Your objective
In the records that follow, the lines from the one containing "potted plant: none [860,653,900,729]" to the one containing "potted plant: none [256,360,298,394]", inclusive, are to be given again exactly.

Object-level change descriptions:

╭──

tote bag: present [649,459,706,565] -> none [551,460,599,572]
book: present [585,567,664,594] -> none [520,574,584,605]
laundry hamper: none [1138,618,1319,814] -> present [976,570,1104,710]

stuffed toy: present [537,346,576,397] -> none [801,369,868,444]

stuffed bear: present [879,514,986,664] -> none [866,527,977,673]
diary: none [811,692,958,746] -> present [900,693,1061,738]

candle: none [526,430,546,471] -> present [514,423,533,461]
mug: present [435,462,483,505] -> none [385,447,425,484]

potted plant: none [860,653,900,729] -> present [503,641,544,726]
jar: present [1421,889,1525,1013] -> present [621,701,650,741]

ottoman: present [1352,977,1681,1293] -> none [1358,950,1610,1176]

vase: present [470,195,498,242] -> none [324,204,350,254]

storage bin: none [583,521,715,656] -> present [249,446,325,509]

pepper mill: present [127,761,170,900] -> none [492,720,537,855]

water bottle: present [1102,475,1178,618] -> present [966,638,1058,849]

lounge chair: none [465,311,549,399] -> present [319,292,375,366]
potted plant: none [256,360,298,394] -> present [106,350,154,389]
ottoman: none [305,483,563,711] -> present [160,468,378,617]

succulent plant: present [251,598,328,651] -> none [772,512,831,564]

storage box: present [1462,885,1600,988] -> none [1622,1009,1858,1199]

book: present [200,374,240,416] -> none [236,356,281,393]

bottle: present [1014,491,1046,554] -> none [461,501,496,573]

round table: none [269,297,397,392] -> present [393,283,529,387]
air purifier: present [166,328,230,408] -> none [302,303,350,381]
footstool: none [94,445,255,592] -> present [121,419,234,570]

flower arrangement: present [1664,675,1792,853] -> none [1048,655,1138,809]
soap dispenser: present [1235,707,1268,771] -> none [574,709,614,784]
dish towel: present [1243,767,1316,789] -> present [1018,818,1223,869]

╰──

The answer
potted plant: none [860,653,900,729] -> present [503,641,544,726]
jar: present [1421,889,1525,1013] -> present [621,701,650,741]

ottoman: present [1352,977,1681,1293] -> none [1358,950,1610,1176]

vase: present [470,195,498,242] -> none [324,204,350,254]

storage bin: none [583,521,715,656] -> present [249,446,325,509]

pepper mill: present [127,761,170,900] -> none [492,720,537,855]

water bottle: present [1102,475,1178,618] -> present [966,638,1058,849]

lounge chair: none [465,311,549,399] -> present [319,292,375,366]
potted plant: none [256,360,298,394] -> present [106,350,154,389]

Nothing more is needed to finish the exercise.